To say that you haven’t used AI ever would be most likely incorrect -- from teacher or student, it's implemented in almost everything now. It makes our lives immensely easier, but easier doesn’t always mean better. School policy at Jenks high school is if AI has done your assignment, then you will receive a 0, it's viewed as the same as cheating. However, some teachers follow their own procedures. Some teachers give out 50s, and some just have a conversation with you about use (how and why) and then you just re-do the assignment.
Artificial intelligence is so new and so constantly changing that it's hard to try to figure out ways to combat it. The only way we have right now is fighting fire with fire. Detecting AI with AI, and we all know that AI isn’t the most reliable, so it would be reasonable for it not to be reliable against itself.
“I think the biggest and I guess the most incorrect way that [students] misused AI would be to skip the brainstorming, skip the thinking, the critical thinking,” said Sarah Langren, a Sophomore English and poetry teacher Jenks High School. “[They] skip all the processes and simply allow a chat bot to create for them.”
The problem with AI isn’t AI being used itself; that's what it was created for, so we should use it for its intended purpose. No, the problem with AI is how it's being used. When we have it do our work for us, we lose the human touch in our work, and it becomes so robotic, especially because it's not even our work anymore, and it was made by a robot.
“As we’re furiously typing a draft, it's nice for [AI] to tell us, ‘Hey, look at this again,’” said Joy Edwards, an English teacher at Jenks High School. “I like verifying my feedback. I like to see what AI says.”
Some teachers say AI is a great tool because that's what it's meant to be, a tool. The most common problem found among teachers is that it's being used as a crutch rather than a tool. It's easy to just open ChatGPT and copy and paste your whole assignment and have it done for you, but then you’re not honing all the skills that your teachers are trying to teach you.
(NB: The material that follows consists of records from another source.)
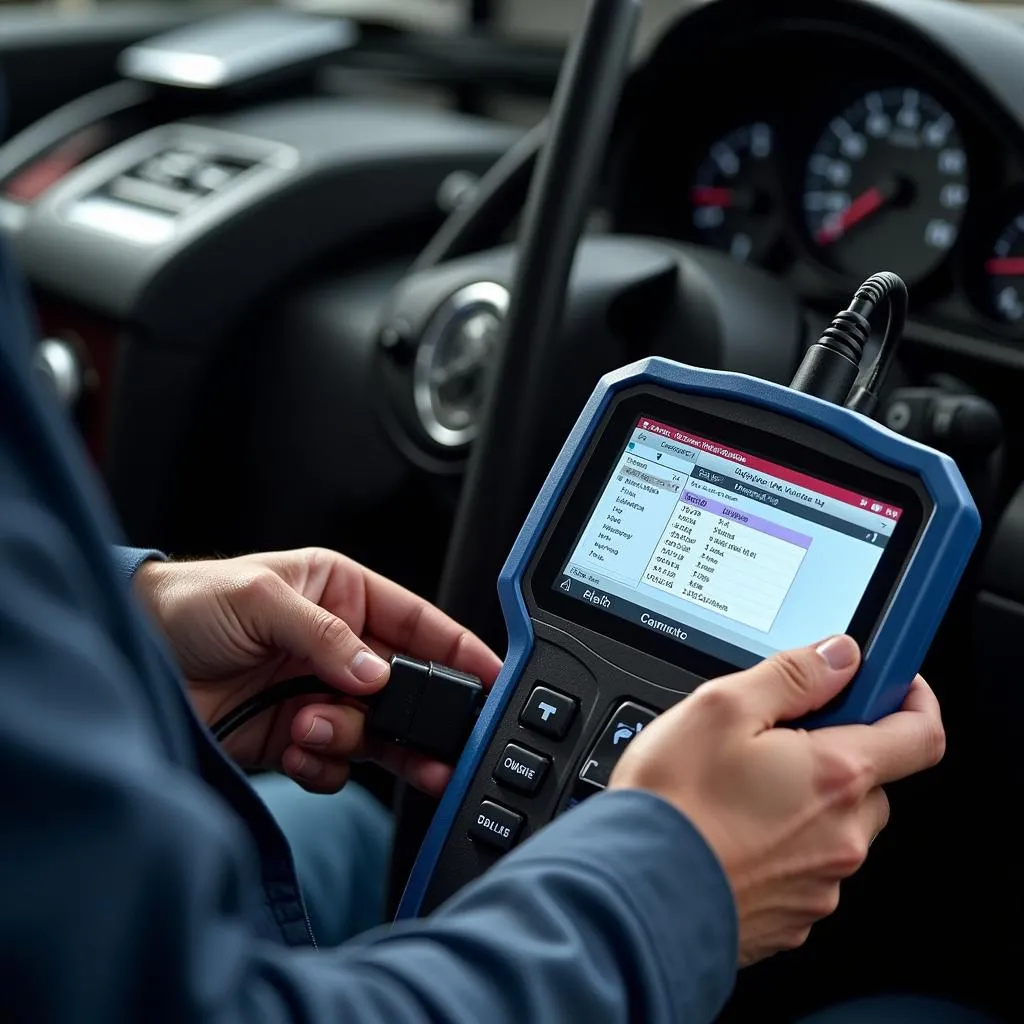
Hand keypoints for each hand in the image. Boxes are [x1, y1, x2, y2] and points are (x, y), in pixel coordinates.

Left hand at [134, 548, 500, 795]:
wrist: (133, 660)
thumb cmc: (190, 605)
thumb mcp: (261, 599)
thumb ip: (325, 635)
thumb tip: (378, 674)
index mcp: (344, 597)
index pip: (420, 624)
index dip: (460, 652)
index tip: (495, 680)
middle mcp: (341, 648)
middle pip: (408, 690)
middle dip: (417, 719)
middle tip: (434, 748)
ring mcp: (321, 696)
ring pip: (376, 733)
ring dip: (353, 739)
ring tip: (311, 727)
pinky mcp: (296, 737)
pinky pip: (337, 763)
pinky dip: (322, 762)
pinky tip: (292, 744)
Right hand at [609, 635, 944, 966]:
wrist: (633, 896)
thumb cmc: (673, 805)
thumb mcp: (721, 706)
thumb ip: (791, 674)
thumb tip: (839, 656)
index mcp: (836, 776)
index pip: (920, 733)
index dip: (910, 696)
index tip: (887, 680)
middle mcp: (842, 836)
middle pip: (871, 779)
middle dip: (835, 751)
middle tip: (776, 737)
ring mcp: (819, 884)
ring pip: (835, 826)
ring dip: (805, 800)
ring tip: (736, 788)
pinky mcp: (791, 918)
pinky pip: (804, 868)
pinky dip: (779, 845)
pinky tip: (728, 831)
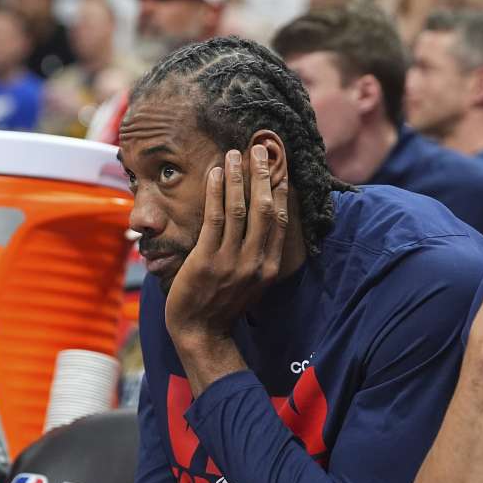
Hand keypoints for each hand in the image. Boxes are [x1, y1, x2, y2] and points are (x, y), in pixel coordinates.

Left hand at [164, 146, 289, 352]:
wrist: (201, 333)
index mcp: (270, 266)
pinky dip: (216, 193)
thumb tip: (263, 222)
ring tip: (234, 154)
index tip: (279, 166)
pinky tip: (215, 174)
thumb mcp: (252, 282)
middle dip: (263, 176)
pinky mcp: (207, 260)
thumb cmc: (223, 304)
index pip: (282, 220)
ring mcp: (231, 261)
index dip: (280, 190)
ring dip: (237, 177)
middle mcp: (255, 262)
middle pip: (265, 209)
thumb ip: (260, 255)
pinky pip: (214, 219)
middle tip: (259, 150)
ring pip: (239, 209)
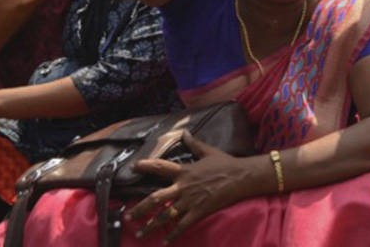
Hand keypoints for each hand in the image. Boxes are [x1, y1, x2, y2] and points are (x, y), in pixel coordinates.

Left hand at [128, 132, 254, 241]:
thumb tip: (184, 133)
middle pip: (156, 198)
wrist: (242, 177)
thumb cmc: (226, 163)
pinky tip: (165, 242)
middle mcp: (184, 186)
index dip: (146, 166)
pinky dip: (173, 234)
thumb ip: (194, 144)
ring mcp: (191, 200)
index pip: (160, 167)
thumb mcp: (209, 151)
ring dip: (151, 225)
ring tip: (139, 233)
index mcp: (185, 171)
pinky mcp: (199, 211)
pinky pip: (182, 225)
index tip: (133, 167)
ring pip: (166, 215)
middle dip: (141, 208)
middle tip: (128, 215)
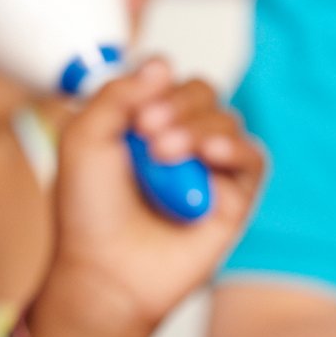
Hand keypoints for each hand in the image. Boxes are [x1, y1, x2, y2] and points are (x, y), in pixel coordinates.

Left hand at [28, 60, 266, 336]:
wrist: (103, 272)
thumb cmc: (87, 214)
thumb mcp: (83, 139)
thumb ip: (116, 94)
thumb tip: (161, 64)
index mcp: (140, 123)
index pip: (165, 79)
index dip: (155, 85)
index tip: (135, 112)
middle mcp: (177, 141)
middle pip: (201, 92)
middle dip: (176, 104)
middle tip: (147, 133)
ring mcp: (206, 168)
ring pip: (226, 119)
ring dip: (197, 127)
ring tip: (165, 154)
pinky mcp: (233, 198)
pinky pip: (252, 157)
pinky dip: (234, 147)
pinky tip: (210, 154)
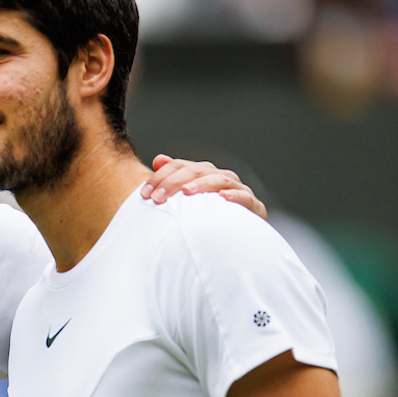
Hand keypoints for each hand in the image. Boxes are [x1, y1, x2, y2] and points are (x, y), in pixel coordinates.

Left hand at [141, 155, 266, 220]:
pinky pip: (245, 198)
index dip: (160, 177)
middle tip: (158, 198)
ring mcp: (239, 189)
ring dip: (202, 184)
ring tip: (187, 192)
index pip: (180, 166)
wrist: (241, 237)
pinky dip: (235, 196)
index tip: (143, 194)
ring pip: (220, 179)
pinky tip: (223, 198)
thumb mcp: (188, 199)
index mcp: (205, 173)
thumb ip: (173, 179)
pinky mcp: (254, 206)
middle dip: (174, 182)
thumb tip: (158, 159)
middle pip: (197, 170)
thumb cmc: (209, 216)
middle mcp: (222, 177)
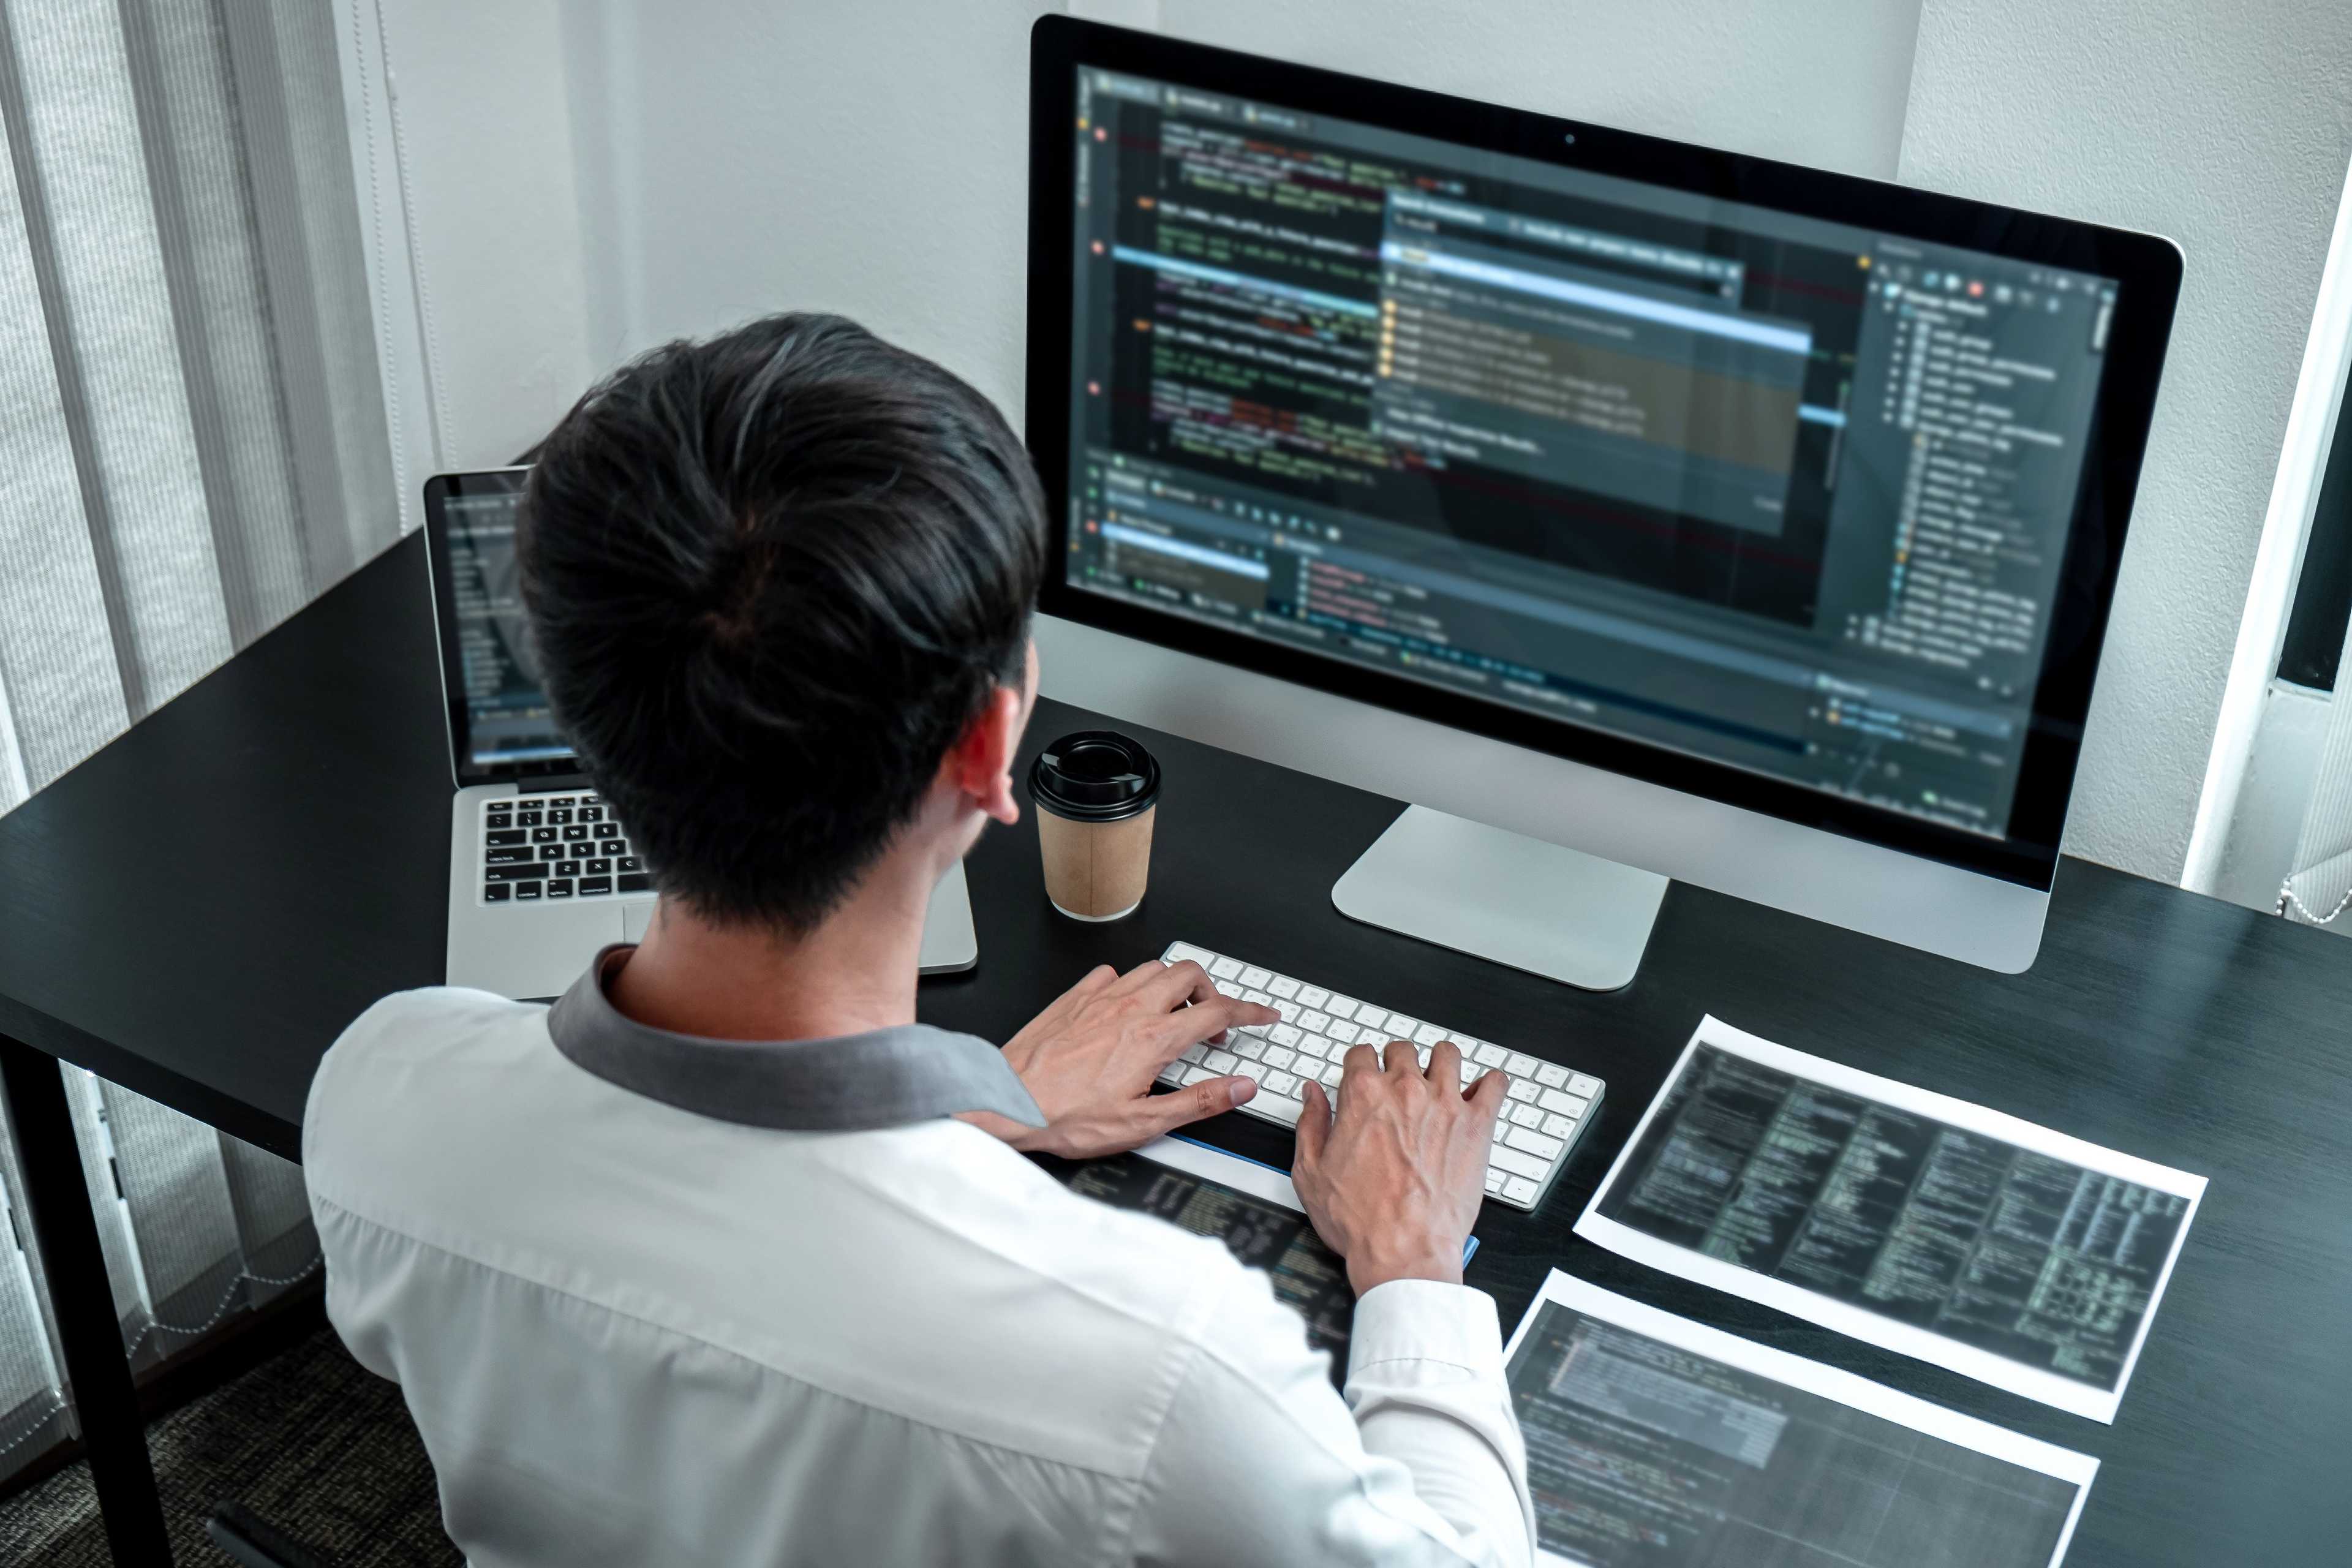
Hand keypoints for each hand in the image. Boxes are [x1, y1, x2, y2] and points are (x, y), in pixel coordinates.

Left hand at [960, 960, 1278, 1158]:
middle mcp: (1129, 1008)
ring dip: (1174, 985)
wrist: (1006, 1100)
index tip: (1264, 1015)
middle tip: (1215, 1021)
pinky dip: (1129, 983)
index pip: (1217, 1012)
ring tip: (1176, 1013)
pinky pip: (1111, 973)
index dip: (1249, 1012)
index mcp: (1152, 1039)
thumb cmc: (1063, 1115)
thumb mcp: (1142, 1123)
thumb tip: (1239, 1088)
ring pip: (1152, 968)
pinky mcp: (1074, 997)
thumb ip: (1198, 1102)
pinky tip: (1125, 1005)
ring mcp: (1100, 997)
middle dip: (1213, 992)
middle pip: (1189, 975)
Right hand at [1293, 1039, 1503, 1293]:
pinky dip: (1490, 1083)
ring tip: (1441, 1078)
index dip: (1360, 1064)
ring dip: (1441, 1062)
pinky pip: (1494, 1084)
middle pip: (1403, 1049)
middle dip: (1398, 1061)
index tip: (1363, 1077)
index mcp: (1363, 1096)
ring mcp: (1445, 1104)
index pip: (1361, 1053)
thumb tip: (1312, 1095)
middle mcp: (1405, 1091)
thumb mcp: (1311, 1173)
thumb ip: (1310, 1125)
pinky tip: (1483, 1092)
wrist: (1404, 1250)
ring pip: (1448, 1054)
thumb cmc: (1362, 1221)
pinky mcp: (1477, 1125)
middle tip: (1400, 1082)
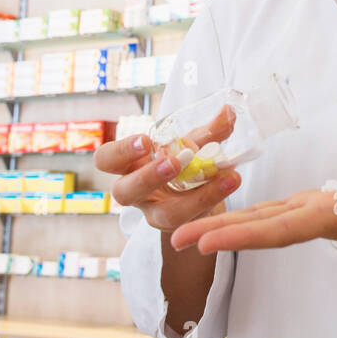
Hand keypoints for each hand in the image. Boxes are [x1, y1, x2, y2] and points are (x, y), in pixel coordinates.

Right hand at [93, 106, 241, 233]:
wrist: (198, 193)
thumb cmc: (183, 161)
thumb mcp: (192, 142)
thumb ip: (209, 129)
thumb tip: (229, 110)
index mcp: (128, 164)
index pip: (106, 159)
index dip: (121, 151)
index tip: (146, 140)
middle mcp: (135, 192)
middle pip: (124, 192)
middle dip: (147, 178)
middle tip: (174, 162)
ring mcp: (155, 213)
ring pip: (164, 215)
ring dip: (193, 197)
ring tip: (219, 176)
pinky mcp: (180, 227)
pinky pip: (193, 220)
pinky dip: (213, 198)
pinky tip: (230, 181)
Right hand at [170, 185, 336, 280]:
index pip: (292, 223)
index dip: (253, 233)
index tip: (216, 241)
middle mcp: (318, 206)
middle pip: (264, 219)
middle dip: (221, 228)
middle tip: (178, 238)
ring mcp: (309, 211)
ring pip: (259, 219)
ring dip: (222, 228)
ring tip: (182, 239)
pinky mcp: (305, 219)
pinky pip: (266, 223)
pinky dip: (236, 228)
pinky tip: (211, 236)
“I think AI is a great organizational tool,” said Lindsey Taylor, an advanced English 10 and AP seminar teacher at Jenks. “If you’re writing a longer paper, ask AI to help you build an outline.”
While the Jenks High School AI guide is still in its drafting phase, other schools have policies set or at least in the works. Harvard University has set pretty good guidelines for their students, giving steps and suggestions. They also have an approved list for chat bots, what the chat bots are good at, the level of information you are allowed to enter into the bot, and who they are available to for use.
Since AI is so new, most educators don’t have anything fully put together yet to combat it taking over students' assignments. But the common theme among all of the guidelines (finished or unfinished) is that, at most, AI is your co-pilot. It's just there to help you along your way but you steer in the direction you need to be headed.